One who comes fresh into the knowledge and acceptance of Christ’s saving work on the Cross from a career in mass communications, as I did, can scarcely believe the complacency with which some Christians greet the ever-fresh truths of Jesus Christ—their eternal verity, and the worldwide light they might cast on current political and social problems! Only through Jesus Christ is there a solution to this crisis in spiritual and ordinary human communication.
Christians must communicate not only with those apart from the truth but with one another. Some ministers no longer understand what their own parishioners think and feel. As a result, only habit takes laymen to their Sunday seats before God, and habit is not enough to fill their hearts. Bewildered church leaders accept certain fashionable beliefs about the inadequacy of Christianity to meet today’s problems. Some ministers cannot even communicate among themselves. The confusion is enhanced by subtle new variations on the meaning of the words used to communicate God’s truth (as in the case of biblical terms like “revelation,” “reconciliation,” and “redemption”).

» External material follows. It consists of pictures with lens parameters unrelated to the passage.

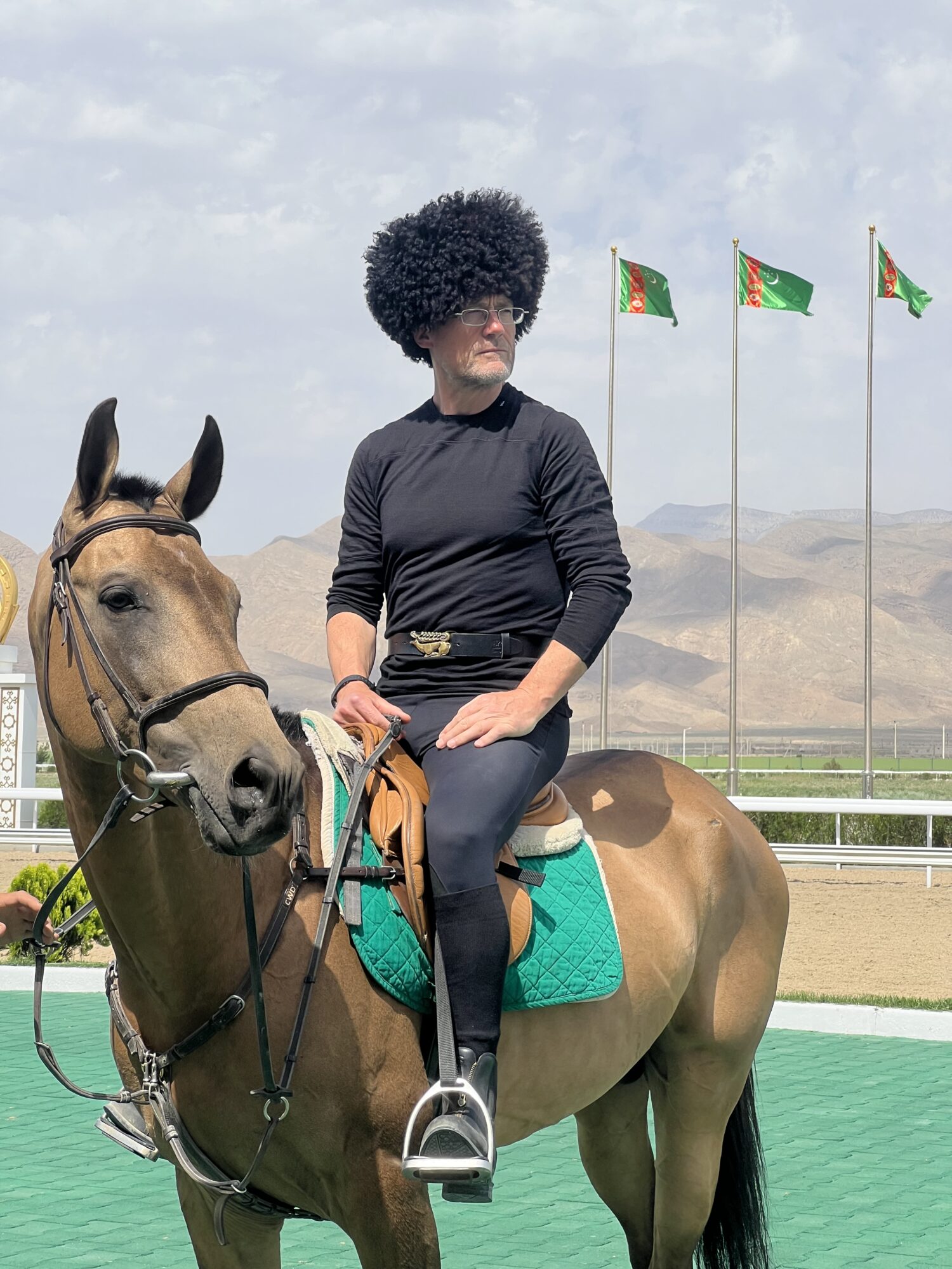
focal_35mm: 77
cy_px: 634
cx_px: 476
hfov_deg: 19.1
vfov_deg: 25.3
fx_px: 2824
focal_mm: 9
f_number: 2.8
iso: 32
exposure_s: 1/779
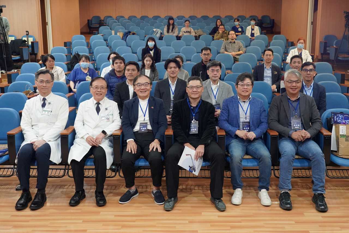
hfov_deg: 53.1
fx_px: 349
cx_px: 174
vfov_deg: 36.9
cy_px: 116
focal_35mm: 36
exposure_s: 1/160
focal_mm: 36
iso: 6400
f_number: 4
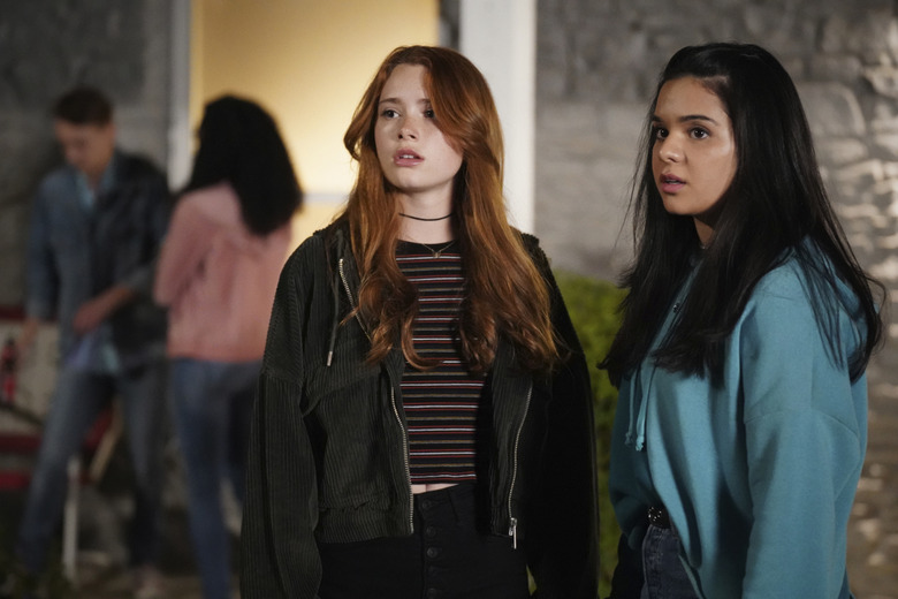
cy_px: 300
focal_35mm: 100
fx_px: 2494
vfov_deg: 13.7
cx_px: 449
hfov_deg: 20.4
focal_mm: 100
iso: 12800
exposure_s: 1/160
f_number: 2.8
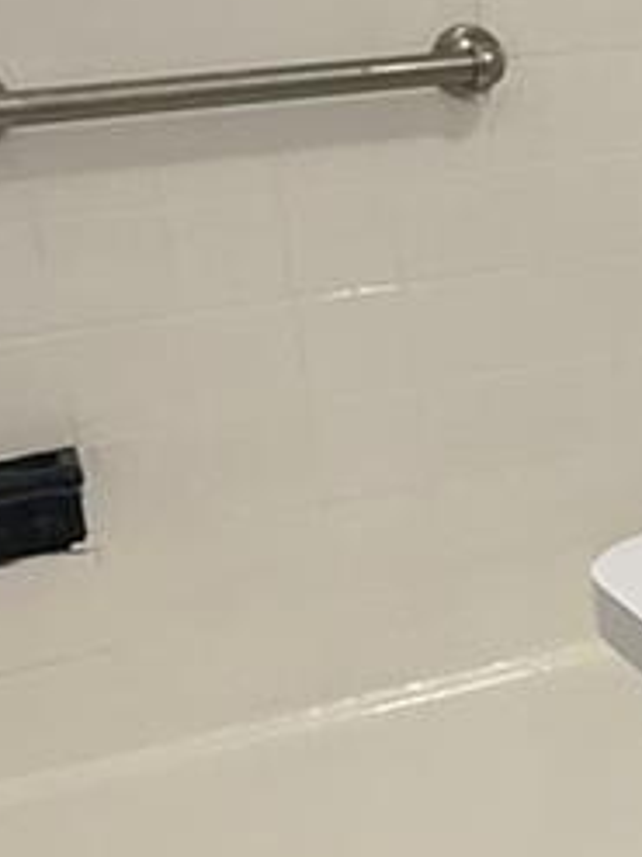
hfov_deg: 15.0
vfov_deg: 22.5
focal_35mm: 87
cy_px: 444
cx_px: 1110
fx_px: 2153
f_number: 2.2
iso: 200
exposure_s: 1/120
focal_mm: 2.22
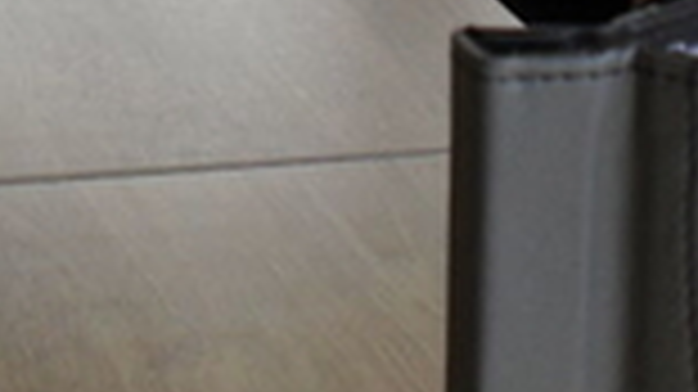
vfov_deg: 7.7
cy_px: -464
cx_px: 374
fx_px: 2738
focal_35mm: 148
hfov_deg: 14.5
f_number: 3.2
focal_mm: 6.3
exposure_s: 1/45
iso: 100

What forces are disrupting man’s communication with the Creator, without which he cannot communicate spiritual truth to other men?
One destructive force is the drive for excessive security—freedom from want of food, clothing, shelter. All these are necessities, but our world exalts them above the God from whose generous hands they come. Christ’s precepts leave no room for pursuit of unnecessary worldly goods and may require many to “sell all … and give to the poor.”
Another is status-seeking. The status-seekers want approval of their associates instead of their God. Christ-inspired humility ends dependence on the opinion of others. Meekness, always disadvantaged in the pursuit of wealth, brings earth’s greatest treasures, none of which is for sale in stores or likely to be highly prized by non-believers.
The frenetic pace men follow to achieve success inevitably creates tension that shatters the inner calm without which they can scarcely hear the Holy Spirit’s voice. Even in a more placid society, Christ drew apart and went up into the bills to commune with the Father.
Other internal states that distract and upset one’s emotional balance are anger, anxiety, resentment, fear.
At a time when ecclesiastical communication is diminishing, when the use of mass communications to impart spiritual values is endangered by the worldwide struggle between the two great rival political philosophies, when channels of communication between the Creator and the Christian contract or vanish, when God’s death on earth is announced by some theologians, let spiritual communication start now with you as you read this. Let your cry be:
“Lord Jesus, I open my heart to thee, my Saviour. Forgive my errors and accept my life. As I live for thee, let me hear thy Holy Spirit telling me what I ought to be and ought to do. In knowing thee as the Truth of God and the Way to the Father, may I know the truth and the way under God to real communication with mankind.”
Only in this way will there be a start toward solving the appalling breakdown in worldwide communication. First must come recognition that the real crisis is between man and God, and then must follow restoration of communication among men—on God’s terms.